##### Source extract #####
The Imposters by Tom Rachman

A book about love, the power of art and what we leave behind.

Image | The Imposters by Tom Rachman

Caption: (Bond Street Books)

Dora Frenhofer, a once successful but now aging and embittered novelist, knows her mind is going. She is determined, however, to finish her final book, and reverse her fortunes, before time runs out. Alone in her London home during the pandemic, she creates, and is in turn created by, the fascinating real characters from her own life.
Like a twenty-first-century Scheherazade, Dora spins stories to ward off her end. From New Delhi to New York, Copenhagen to Los Angeles, Australia to Syria to Paris, Dora's chapters trot the globe, inhabiting the perspectives of her missing brother, her estranged daughter, her erstwhile lover, and her last remaining friend, among others in her orbit. As her own life comes into ever sharper focus, so do the signal events that have made her who she is, leaving us in Dora's thrall until, with an unforeseen twist, she snaps the final piece of the puzzle into place.
(From Bond Street Books)
Tom Rachman is an English-born, Vancouver-raised novelist and journalist. He has published three novels including his 2010 Giller Prize-nominated novel The Imperfectionists, and its follow-up The Rise & Fall of Great Powers.
#####
== Problem set ==
- 1) In the book description, where is Dora during the pandemic?
- 2) Write out the book description between "Like a twenty-first-century" and "puzzle into place.", inclusive, switching "globe" to "world".
The lines that follow were gathered from a different source.
##### Material provided #####
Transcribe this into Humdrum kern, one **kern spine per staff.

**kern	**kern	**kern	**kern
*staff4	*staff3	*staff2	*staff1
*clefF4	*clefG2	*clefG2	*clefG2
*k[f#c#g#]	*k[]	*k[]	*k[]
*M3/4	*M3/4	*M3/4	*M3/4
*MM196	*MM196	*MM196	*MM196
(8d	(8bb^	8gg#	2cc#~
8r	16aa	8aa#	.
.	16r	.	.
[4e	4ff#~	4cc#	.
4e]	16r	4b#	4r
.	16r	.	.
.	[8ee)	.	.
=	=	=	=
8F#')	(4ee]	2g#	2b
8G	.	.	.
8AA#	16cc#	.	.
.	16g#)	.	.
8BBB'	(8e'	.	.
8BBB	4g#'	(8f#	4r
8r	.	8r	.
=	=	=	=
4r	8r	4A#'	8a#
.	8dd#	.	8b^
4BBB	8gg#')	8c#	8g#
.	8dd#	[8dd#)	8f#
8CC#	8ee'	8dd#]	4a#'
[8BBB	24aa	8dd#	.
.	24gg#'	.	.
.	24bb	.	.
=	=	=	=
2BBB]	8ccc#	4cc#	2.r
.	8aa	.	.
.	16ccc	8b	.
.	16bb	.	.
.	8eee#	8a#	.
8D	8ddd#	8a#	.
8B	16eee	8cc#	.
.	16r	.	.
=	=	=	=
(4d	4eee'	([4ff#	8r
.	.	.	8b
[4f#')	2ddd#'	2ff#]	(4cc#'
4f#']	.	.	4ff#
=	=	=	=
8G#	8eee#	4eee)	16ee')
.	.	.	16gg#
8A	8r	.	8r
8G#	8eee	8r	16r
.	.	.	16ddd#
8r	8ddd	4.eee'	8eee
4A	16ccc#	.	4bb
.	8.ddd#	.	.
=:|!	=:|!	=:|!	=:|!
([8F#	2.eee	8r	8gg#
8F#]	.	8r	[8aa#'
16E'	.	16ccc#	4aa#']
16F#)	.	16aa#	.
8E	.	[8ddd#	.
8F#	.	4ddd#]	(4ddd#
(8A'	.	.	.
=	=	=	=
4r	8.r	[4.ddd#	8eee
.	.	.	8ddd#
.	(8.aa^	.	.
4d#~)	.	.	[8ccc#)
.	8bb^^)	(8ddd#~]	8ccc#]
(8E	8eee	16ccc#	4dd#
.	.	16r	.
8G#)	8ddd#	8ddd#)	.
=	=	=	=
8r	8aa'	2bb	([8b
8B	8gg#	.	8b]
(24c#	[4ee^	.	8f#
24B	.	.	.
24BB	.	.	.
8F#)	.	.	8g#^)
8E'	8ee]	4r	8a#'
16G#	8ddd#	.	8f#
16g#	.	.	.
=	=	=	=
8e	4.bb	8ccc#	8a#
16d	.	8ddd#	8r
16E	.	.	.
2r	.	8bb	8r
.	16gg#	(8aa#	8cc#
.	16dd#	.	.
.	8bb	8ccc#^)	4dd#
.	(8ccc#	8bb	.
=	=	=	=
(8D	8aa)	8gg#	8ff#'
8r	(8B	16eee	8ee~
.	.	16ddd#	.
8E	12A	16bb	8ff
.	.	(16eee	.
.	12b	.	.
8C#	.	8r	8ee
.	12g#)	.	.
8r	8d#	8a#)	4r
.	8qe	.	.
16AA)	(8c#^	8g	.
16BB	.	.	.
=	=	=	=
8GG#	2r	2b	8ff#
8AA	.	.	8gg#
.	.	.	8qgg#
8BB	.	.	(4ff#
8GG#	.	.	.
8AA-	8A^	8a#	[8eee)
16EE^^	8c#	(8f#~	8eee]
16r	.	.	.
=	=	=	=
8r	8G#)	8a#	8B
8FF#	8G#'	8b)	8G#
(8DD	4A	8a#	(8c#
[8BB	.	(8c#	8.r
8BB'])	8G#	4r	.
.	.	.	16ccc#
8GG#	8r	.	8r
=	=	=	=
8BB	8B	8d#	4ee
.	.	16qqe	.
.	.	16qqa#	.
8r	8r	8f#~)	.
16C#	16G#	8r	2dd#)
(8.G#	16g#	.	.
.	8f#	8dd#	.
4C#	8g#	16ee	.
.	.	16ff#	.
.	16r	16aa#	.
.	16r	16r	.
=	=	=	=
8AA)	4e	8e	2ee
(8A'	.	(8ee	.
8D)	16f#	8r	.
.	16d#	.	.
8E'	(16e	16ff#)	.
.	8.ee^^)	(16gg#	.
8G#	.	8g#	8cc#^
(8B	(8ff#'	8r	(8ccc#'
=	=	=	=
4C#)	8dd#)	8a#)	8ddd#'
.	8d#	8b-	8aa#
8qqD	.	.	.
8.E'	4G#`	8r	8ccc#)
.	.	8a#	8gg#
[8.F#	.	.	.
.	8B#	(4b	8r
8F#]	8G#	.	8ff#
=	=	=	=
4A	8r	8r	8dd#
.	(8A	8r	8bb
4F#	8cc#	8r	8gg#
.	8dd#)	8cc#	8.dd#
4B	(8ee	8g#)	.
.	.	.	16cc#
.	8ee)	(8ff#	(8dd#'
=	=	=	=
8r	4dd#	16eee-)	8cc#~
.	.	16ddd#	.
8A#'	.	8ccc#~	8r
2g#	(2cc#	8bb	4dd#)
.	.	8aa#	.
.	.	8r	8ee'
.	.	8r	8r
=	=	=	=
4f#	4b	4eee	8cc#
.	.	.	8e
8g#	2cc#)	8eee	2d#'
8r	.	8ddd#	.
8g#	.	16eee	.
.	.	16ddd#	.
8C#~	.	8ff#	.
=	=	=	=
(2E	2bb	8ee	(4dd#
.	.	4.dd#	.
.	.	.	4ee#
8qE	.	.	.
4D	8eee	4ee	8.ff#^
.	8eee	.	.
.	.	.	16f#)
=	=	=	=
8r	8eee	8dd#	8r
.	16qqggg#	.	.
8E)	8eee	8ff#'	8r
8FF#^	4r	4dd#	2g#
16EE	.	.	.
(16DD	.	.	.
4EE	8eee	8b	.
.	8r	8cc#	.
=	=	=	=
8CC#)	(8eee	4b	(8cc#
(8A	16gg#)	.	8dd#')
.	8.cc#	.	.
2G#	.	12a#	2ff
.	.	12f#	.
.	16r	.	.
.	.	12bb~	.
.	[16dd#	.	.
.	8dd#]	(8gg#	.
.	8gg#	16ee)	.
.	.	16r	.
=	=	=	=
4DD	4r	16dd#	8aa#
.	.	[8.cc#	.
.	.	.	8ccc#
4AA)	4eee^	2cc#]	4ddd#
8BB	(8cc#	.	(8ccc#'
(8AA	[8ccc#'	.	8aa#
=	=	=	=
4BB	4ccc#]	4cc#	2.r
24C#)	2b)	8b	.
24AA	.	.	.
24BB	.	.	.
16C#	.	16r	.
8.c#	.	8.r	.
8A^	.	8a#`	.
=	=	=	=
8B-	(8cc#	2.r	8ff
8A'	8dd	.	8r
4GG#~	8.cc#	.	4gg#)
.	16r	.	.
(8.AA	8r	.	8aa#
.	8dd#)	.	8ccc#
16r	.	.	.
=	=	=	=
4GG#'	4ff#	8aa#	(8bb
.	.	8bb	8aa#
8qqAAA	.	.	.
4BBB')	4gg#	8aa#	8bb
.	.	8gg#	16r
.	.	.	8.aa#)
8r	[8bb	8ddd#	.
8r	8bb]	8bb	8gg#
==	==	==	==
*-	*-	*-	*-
#####
== Answers for each item ==
- 1) She is alone in her London home.

- 2)
Like a twenty-first-century Scheherazade, Dora spins stories to ward off her end. From New Delhi to New York, Copenhagen to Los Angeles, Australia to Syria to Paris, Dora's chapters trot the world, inhabiting the perspectives of her missing brother, her estranged daughter, her erstwhile lover, and her last remaining friend, among others in her orbit. As her own life comes into ever sharper focus, so do the signal events that have made her who she is, leaving us in Dora's thrall until, with an unforeseen twist, she snaps the final piece of the puzzle into place.